## [Task brief]
Copy every line in the records below that contains the word "ИНЫХ".

## [Stored data]

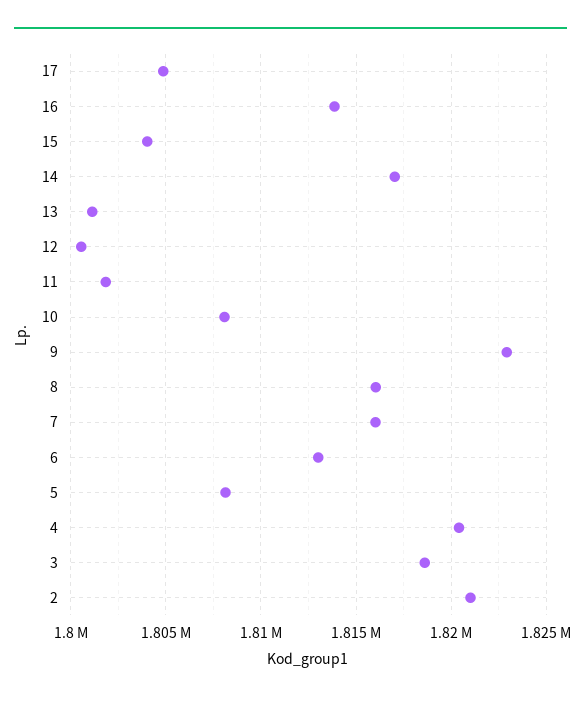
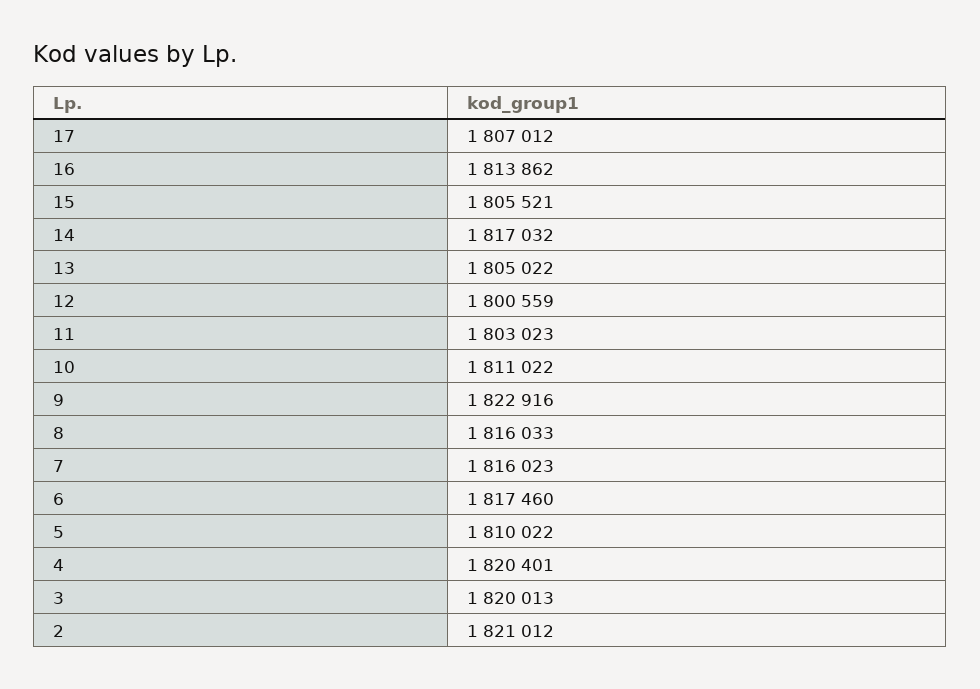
  {
-   "17": 1805000,
+   "17": 1807012,
    "16": 1813862,
-   "15": 1804000,
+   "15": 1805521,
    "14": 1817032,
-   "13": 1801000,
+   "13": 1805022,
    "12": 1800559,
-   "11": 1802000,
+   "11": 1803023,
-   "10": 1808000,
+   "10": 1811022,
    "9": 1822916,
    "8": 1816033,
    "7": 1816023,
-   "6": 1813000,
+   "6": 1817460,
-   "5": 1808000,
+   "5": 1810022,
    "4": 1820401,
-   "3": 1818500,
+   "3": 1820013,
    "2": 1821012
  }

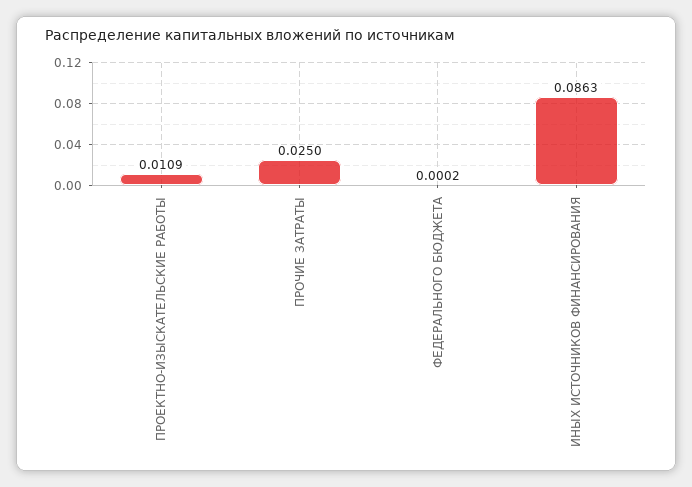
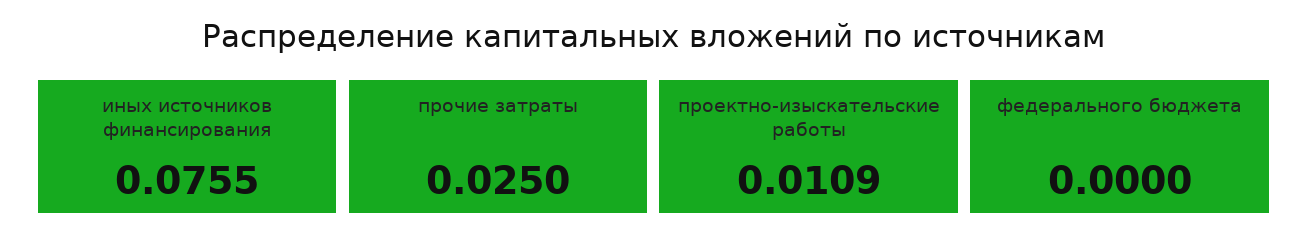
  {
    "ПРОЕКТНО-ИЗЫСКАТЕЛЬСКИЕ РАБОТЫ": 0.0109,
    "ПРОЧИЕ ЗАТРАТЫ": 0.025,
-   "ФЕДЕРАЛЬНОГО БЮДЖЕТА": 0.0002,
+   "ФЕДЕРАЛЬНОГО БЮДЖЕТА": 0,
-   "ИНЫХ ИСТОЧНИКОВ ФИНАНСИРОВАНИЯ": 0.0863
+   "ИНЫХ ИСТОЧНИКОВ ФИНАНСИРОВАНИЯ": 0.0755
  }

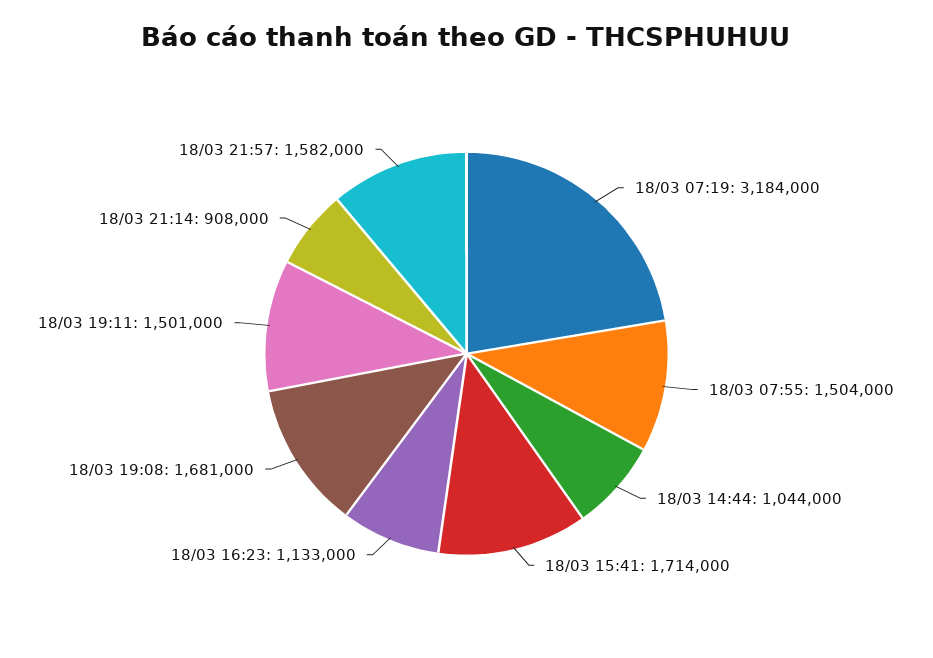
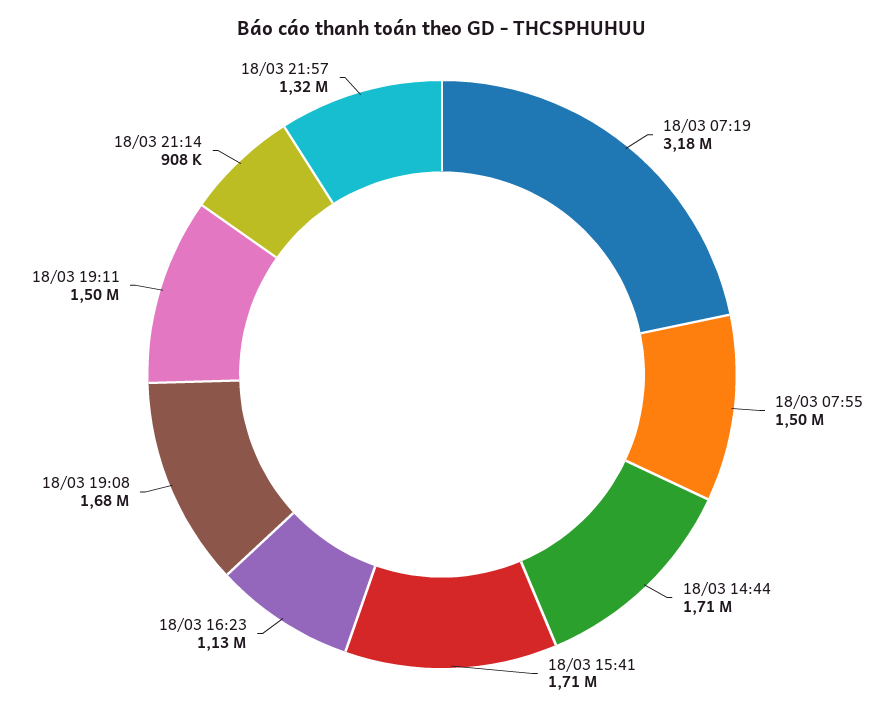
  {
    "18/03 07:19": 3184000,
    "18/03 07:55": 1504000,
-   "18/03 14:44": 1044000,
+   "18/03 14:44": 1710000,
    "18/03 15:41": 1714000,
    "18/03 16:23": 1133000,
    "18/03 19:08": 1681000,
    "18/03 19:11": 1501000,
    "18/03 21:14": 908000,
-   "18/03 21:57": 1582000
+   "18/03 21:57": 1320000
  }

## [Result of this exercise]
-   "ИНЫХ ИСТОЧНИКОВ ФИНАНСИРОВАНИЯ": 0.0863
+   "ИНЫХ ИСТОЧНИКОВ ФИНАНСИРОВАНИЯ": 0.0755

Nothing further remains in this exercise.